3.5.4.10 Gelet hierop is geen sprake van een verzuim in het voorbereidend onderzoek en kan het verweer van de raadsman van [naam medeverdachte 1] daarom niet tot de door hem beoogde gevolgen van niet-ontvankelijkheid van de officier van justitie dan wel bewijsuitsluiting leiden.
3.5.4.11 Al het voorgaande brengt met zich dat de officier van justitie in de zaken van [naam medeverdachte 4] en [naam medeverdachte 1] ontvankelijk is in zijn vervolging en dat de bij de politie afgelegde verklaringen in genoemde zaken niet zullen worden uitgesloten van het bewijs.
3.5.5 De verklaringen van [naam medeverdachte 1] – betrouwbaarheid
3.5.5.1 De verdediging heeft voorts gesteld dat de verklaringen van [naam medeverdachte 1] zo onbetrouwbaar zijn, dat zij niet kunnen worden gebruikt voor het bewijs. Dit verweer noopt tot een nadere analyse.
3.5.5.2 [naam medeverdachte 1] is acht keer gehoord door de politie. Het is onmiskenbaar dat hij in die verhoren wisselend heeft verklaard. Ter ondersteuning hiervan noemt de rechtbank enkele algemene voorbeelden. Deze opsomming is niet uitputtend.

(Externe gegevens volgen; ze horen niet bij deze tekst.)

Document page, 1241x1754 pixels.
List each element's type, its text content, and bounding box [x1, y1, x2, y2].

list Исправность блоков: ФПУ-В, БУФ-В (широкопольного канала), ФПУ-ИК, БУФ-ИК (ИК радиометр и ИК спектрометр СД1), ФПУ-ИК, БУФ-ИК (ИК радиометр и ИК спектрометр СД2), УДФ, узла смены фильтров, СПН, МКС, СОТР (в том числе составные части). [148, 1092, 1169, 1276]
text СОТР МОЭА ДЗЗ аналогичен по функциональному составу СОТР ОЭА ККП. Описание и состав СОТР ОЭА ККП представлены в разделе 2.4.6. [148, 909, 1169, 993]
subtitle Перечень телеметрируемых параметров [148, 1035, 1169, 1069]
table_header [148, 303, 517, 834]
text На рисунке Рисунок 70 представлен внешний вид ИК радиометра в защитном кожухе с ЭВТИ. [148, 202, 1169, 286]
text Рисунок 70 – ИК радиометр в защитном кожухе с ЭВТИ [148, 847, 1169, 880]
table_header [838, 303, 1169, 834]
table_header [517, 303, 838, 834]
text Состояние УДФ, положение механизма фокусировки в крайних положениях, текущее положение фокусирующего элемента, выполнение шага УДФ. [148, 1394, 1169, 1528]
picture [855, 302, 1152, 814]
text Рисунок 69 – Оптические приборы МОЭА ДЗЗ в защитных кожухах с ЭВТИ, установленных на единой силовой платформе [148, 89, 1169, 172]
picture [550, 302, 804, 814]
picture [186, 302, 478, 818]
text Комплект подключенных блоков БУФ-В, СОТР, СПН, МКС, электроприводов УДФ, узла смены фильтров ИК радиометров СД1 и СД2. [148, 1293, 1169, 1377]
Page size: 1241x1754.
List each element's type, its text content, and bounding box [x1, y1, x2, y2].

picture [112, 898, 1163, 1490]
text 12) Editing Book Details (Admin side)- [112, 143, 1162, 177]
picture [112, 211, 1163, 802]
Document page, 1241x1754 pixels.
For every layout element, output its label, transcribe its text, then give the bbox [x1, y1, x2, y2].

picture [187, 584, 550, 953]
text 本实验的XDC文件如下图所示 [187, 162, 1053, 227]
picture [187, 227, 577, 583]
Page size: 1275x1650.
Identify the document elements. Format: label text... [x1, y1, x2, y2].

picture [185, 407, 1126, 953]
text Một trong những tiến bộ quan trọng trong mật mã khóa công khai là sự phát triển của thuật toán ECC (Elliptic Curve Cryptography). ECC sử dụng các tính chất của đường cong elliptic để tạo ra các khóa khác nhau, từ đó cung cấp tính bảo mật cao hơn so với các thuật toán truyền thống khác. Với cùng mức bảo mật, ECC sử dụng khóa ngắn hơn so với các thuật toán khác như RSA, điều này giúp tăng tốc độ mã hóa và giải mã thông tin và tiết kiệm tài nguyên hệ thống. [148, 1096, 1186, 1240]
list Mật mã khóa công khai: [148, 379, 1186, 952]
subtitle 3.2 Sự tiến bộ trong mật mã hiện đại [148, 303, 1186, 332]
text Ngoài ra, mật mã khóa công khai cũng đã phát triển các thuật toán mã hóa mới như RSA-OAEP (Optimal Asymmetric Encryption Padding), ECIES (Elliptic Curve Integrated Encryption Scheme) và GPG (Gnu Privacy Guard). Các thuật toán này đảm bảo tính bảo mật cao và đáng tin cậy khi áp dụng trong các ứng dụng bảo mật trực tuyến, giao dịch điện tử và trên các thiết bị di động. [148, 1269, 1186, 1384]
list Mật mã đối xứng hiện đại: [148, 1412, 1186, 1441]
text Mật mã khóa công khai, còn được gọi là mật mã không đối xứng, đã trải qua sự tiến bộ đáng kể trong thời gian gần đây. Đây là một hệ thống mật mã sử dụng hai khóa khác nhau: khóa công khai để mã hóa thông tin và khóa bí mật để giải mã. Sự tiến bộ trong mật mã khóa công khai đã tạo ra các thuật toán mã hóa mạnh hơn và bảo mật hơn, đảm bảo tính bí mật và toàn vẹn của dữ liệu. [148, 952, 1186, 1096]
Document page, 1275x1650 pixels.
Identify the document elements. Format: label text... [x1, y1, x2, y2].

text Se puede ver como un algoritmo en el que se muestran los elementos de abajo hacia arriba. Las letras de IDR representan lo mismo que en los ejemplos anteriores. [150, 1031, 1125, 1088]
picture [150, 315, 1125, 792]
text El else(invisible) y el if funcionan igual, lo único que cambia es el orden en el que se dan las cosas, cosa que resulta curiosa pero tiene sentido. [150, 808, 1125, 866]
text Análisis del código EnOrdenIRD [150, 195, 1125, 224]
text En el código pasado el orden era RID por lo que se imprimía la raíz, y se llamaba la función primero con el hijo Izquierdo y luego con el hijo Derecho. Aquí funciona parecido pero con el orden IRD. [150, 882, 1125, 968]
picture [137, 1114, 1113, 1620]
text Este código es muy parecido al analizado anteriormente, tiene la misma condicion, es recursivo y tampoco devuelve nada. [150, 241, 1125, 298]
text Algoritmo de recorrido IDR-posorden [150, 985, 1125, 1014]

3.5.5.3 In zijn eerste verhoor op 15 april 2008 heeft [naam medeverdachte 1] verklaard dat hij met zijn neefje [naam neefje medeverdachte 1] in de Hanenhof is geweest. Na afloop van het feest in de Hanenhof, zo verklaart [naam medeverdachte 1], zou hij met hem naar huis zijn gelopen. In zijn tweede verhoor op 16 april 2008 zegt hij dat hij “nu de waarheid” zal vertellen en dat [naam neefje medeverdachte 1] die avond helemaal niet in de Hanenhof is geweest. Hij zegt hierover te hebben gelogen, omdat hij gewoon iets wilde verzinnen.
3.5.5.4 In zijn vierde verhoor op 20 april 2008 zegt [naam medeverdachte 1] andermaal te hebben gelogen. Wederom verklaart hij “nu de waarheid” te zullen vertellen. Over de mogelijke betrokkenheid van [B.G.] verklaart [naam medeverdachte 1] dat deze in de Hanenhof was, terwijl hij tot aan dit verhoor nog had volgehouden dat dat niet het geval was en dat [B.G.] hem zou hebben gebeld om hem elders op te pikken om naar Bozzini te gaan.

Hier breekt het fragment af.